**WHAT THE TASK ASKS:**
Extract from the entries below, exactly as given, only the lines from the line containing "to a YouTube video" to the line containing "YouTube video, with specified", both lines included.

[Start of Attachment]

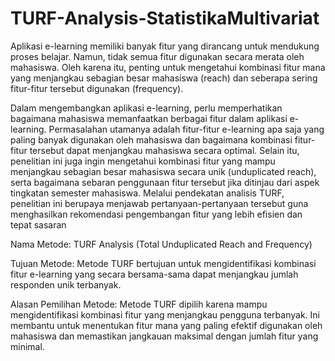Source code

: # TURF-Analysis-StatistikaMultivariat
Aplikasi e-learning memiliki banyak fitur yang dirancang untuk mendukung proses belajar. Namun, tidak semua fitur digunakan secara merata oleh mahasiswa. Oleh karena itu, penting untuk mengetahui kombinasi fitur mana yang menjangkau sebagian besar mahasiswa (reach) dan seberapa sering fitur-fitur tersebut digunakan (frequency).

Dalam mengembangkan aplikasi e-learning, perlu memperhatikan bagaimana mahasiswa memanfaatkan berbagai fitur dalam aplikasi e-learning. Permasalahan utamanya adalah fitur-fitur e-learning apa saja yang paling banyak digunakan oleh mahasiswa dan bagaimana kombinasi fitur-fitur tersebut dapat menjangkau mahasiswa secara optimal. Selain itu, penelitian ini juga ingin mengetahui kombinasi fitur yang mampu menjangkau sebagian besar mahasiswa secara unik (unduplicated reach), serta bagaimana sebaran penggunaan fitur tersebut jika ditinjau dari aspek tingkatan semester mahasiswa. Melalui pendekatan analisis TURF, penelitian ini berupaya menjawab pertanyaan-pertanyaan tersebut guna menghasilkan rekomendasi pengembangan fitur yang lebih efisien dan tepat sasaran

Nama Metode: TURF Analysis (Total Unduplicated Reach and Frequency)

Tujuan Metode: Metode TURF bertujuan untuk mengidentifikasi kombinasi fitur e-learning yang secara bersama-sama dapat menjangkau jumlah responden unik terbanyak.

Alasan Pemilihan Metode: Metode TURF dipilih karena mampu mengidentifikasi kombinasi fitur yang menjangkau pengguna terbanyak. Ini membantu untuk menentukan fitur mana yang paling efektif digunakan oleh mahasiswa dan memastikan jangkauan maksimal dengan jumlah fitur yang minimal.
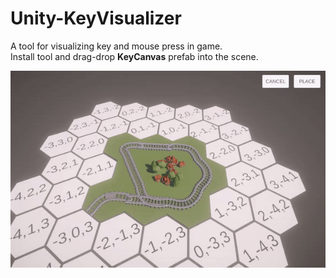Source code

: # Unity-KeyVisualizer

A tool for visualizing key and mouse press in game.</br>
Install tool and drag-drop **KeyCanvas** prefab into the scene.</br>

![](https://github.com/bugdem/Unity-KeyVisualizer/blob/main/Misc/KeyVisualizer.gif)
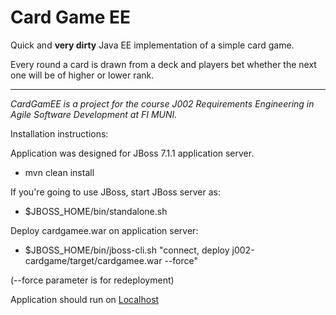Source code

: Card Game EE
============

Quick and **very dirty** Java EE implementation of a simple card game.

Every round a card is drawn from a deck and players bet whether the next one will be of higher or lower rank.

---
_CardGamEE is a project for the course J002 Requirements Engineering in Agile Software Development at FI MUNI._

Installation instructions:

Application was designed for JBoss 7.1.1 application server.

- mvn clean install


If you're going to use JBoss, start JBoss server as:

- $JBOSS_HOME/bin/standalone.sh

Deploy cardgamee.war on application server:
- $JBOSS_HOME/bin/jboss-cli.sh "connect, deploy j002-cardgame/target/cardgamee.war --force"

(--force parameter is for redeployment)

Application should run on 
[Localhost](http://localhost:8080/cardgamee)
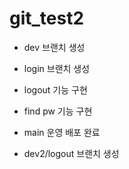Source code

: # git_test2

- dev 브랜치 생성

- login 브랜치 생성

- logout 기능 구현

- find pw 기능 구현

- main 운영 배포 완료

- dev2/logout 브랜치 생성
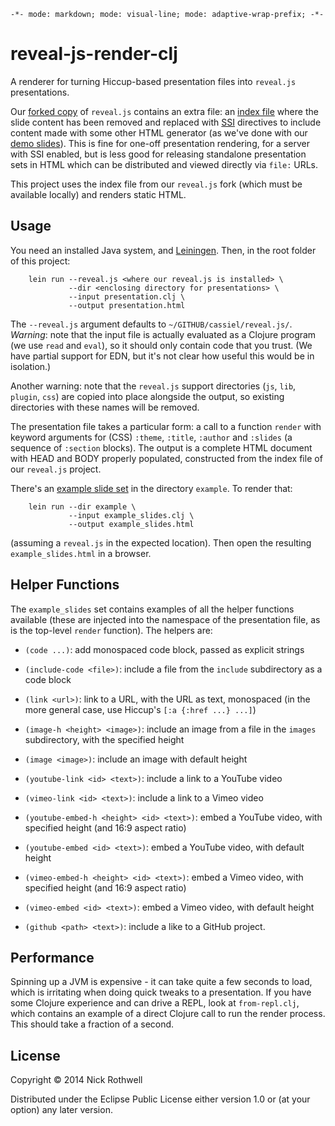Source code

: `-*- mode: markdown; mode: visual-line; mode: adaptive-wrap-prefix; -*-`

reveal-js-render-clj
====================

A renderer for turning Hiccup-based presentation files into `reveal.js` presentations.

Our [forked copy](https://github.com/cassiel/reveal.js) of `reveal.js` contains an extra file: an [index file](https://github.com/cassiel/reveal.js/blob/master/index-ssi.shtml) where the slide content has been removed and replaced with [SSI](http://en.wikipedia.org/wiki/Server_Side_Includes) directives to include content made with some other HTML generator (as we've done with our [demo slides](https://github.com/cassiel/reveal-js-demo-slides)). This is fine for one-off presentation rendering, for a server with SSI enabled, but is less good for releasing standalone presentation sets in HTML which can be distributed and viewed directly via `file:` URLs.

This project uses the index file from our `reveal.js` fork (which must be available locally) and renders static HTML.

## Usage

You need an installed Java system, and [Leiningen](http://leiningen.org/). Then, in the root folder of this project:

        lein run --reveal.js <where our reveal.js is installed> \
                 --dir <enclosing directory for presentations> \
                 --input presentation.clj \
                 --output presentation.html
                      
The `--reveal.js` argument defaults to `~/GITHUB/cassiel/reveal.js/`. *Warning*: note that the input file is actually evaluated as a Clojure program (we use `read` and `eval`), so it should only contain code that you trust. (We have partial support for EDN, but it's not clear how useful this would be in isolation.)

Another warning: note that the `reveal.js` support directories (`js`, `lib`, `plugin`, `css`) are copied into place alongside the output, so existing directories with these names will be removed.

The presentation file takes a particular form: a call to a function `render` with keyword arguments for (CSS) `:theme`, `:title`, `:author` and `:slides` (a sequence of `:section` blocks). The output is a complete HTML document with HEAD and BODY properly populated, constructed from the index file of our `reveal.js` project.

There's an [example slide set](example/example_slides.clj) in the directory `example`. To render that:

        lein run --dir example \
                 --input example_slides.clj \
                 --output example_slides.html

(assuming a `reveal.js` in the expected location). Then open the resulting `example_slides.html` in a browser.

## Helper Functions

The `example_slides` set contains examples of all the helper functions available (these are injected into the namespace of the presentation file, as is the top-level `render` function). The helpers are:

- `(code ...)`: add monospaced code block, passed as explicit strings

- `(include-code <file>)`: include a file from the `include` subdirectory as a code block

- `(link <url>)`: link to a URL, with the URL as text, monospaced (in the more general case, use Hiccup's `[:a {:href ...} ...]`)

- `(image-h <height> <image>)`: include an image from a file in the `images` subdirectory, with the specified height

- `(image <image>)`: include an image with default height

- `(youtube-link <id> <text>)`: include a link to a YouTube video

- `(vimeo-link <id> <text>)`: include a link to a Vimeo video

- `(youtube-embed-h <height> <id> <text>)`: embed a YouTube video, with specified height (and 16:9 aspect ratio)

- `(youtube-embed <id> <text>)`: embed a YouTube video, with default height

- `(vimeo-embed-h <height> <id> <text>)`: embed a Vimeo video, with specified height (and 16:9 aspect ratio)

- `(vimeo-embed <id> <text>)`: embed a Vimeo video, with default height

- `(github <path> <text>)`: include a like to a GitHub project.

## Performance

Spinning up a JVM is expensive - it can take quite a few seconds to load, which is irritating when doing quick tweaks to a presentation. If you have some Clojure experience and can drive a REPL, look at `from-repl.clj`, which contains an example of a direct Clojure call to run the render process. This should take a fraction of a second.

## License

Copyright © 2014 Nick Rothwell

Distributed under the Eclipse Public License either version 1.0 or (at your option) any later version.
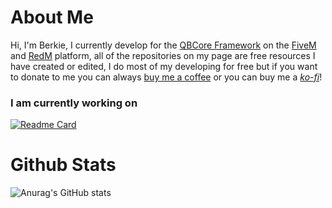 # About Me

Hi, I'm Berkie, I currently develop for the [QBCore Framework](https://github.com/qbcore-framework) on the [FiveM](https://fivem.net) and [RedM](https://redm.net) platform, all of the repositories on my page are free resources I have created or edited, I do most of my developing for free but if you want to donate to me you can always [buy me a coffee](https://www.buymeacoffee.com/BerkieB) or you can buy me a [*ko-fi*](https://www.ko-fi.com/BerkieB)!

### I am currently working on

[![Readme Card](https://github-readme-stats.vercel.app/api/pin/?username=BerkieBb&repo=berkie-target&theme=github_dark)](https://github.com/BerkieBb/berkie-target)

# Github Stats

![Anurag's GitHub stats](https://github-readme-stats.vercel.app/api?username=BerkieBb&show_icons=true&theme=github_dark)
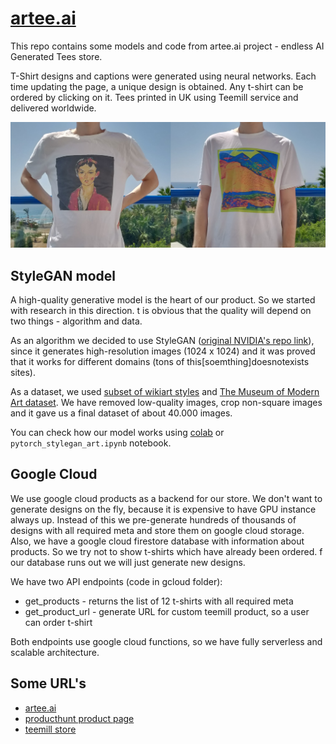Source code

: # [artee.ai](https://artee,ai)

This repo contains some models and code from artee.ai project - endless AI Generated Tees store.

T-Shirt designs and captions were generated using neural networks. Each time updating the page, a unique design is obtained.
Any t-shirt can be ordered by clicking on it. Tees printed in UK using Teemill service and delivered worldwide.

![Drag Racing](images/me.jpg)

## StyleGAN model

A high-quality generative model is the heart of our product. So we started with research in this direction. t is obvious that the quality will depend on two things - algorithm and data. 

As an algorithm we decided to use StyleGAN ([original NVIDIA's repo link](https://github.com/NVlabs/stylegan)), since it generates high-resolution images (1024 x 1024) and it was proved that it works for different domains (tons of this[soemthing]doesnotexists sites).

As a dataset, we used [subset of wikiart styles](https://github.com/VladimirGl/artee.ai) and [The Museum of Modern Art dataset](https://github.com/MuseumofModernArt/collection). We have removed low-quality images, crop non-square images and it gave us a final dataset of about 40.000 images.

You can check how our model works using [colab](https://colab.research.google.com/drive/1GK5MD94PBBkRAbrJ3Zkln3O_maHUTGQA) or `pytorch_stylegan_art.ipynb` notebook.

## Google Cloud

We use google cloud products as a backend for our store. We don't want to generate designs on the fly, because it is expensive to have GPU instance always up. Instead of this we pre-generate hundreds of thousands of designs with all required meta and store them on google cloud storage. Also, we have a google cloud firestore database with information about products. So we try not to show t-shirts which have already been ordered. f our database runs out we will just generate new designs.

We have two API endpoints (code in gcloud folder):
* get_products - returns the list of 12 t-shirts with all required meta
* get_product_url - generate URL for custom teemill product, so a user can order t-shirt

Both endpoints use google cloud functions, so we have fully serverless and scalable architecture.

## Some URL's

* [artee.ai](https://artee.ai)
* [producthunt product page](https://www.producthunt.com/posts/ai-generated-tees)
* [teemill store](https://artee-ai.teemill.com)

[End of Attachment]

**WRITTEN SOLUTION:**
- `(youtube-link <id> <text>)`: include a link to a YouTube video

- `(vimeo-link <id> <text>)`: include a link to a Vimeo video

- `(youtube-embed-h <height> <id> <text>)`: embed a YouTube video, with specified height (and 16:9 aspect ratio)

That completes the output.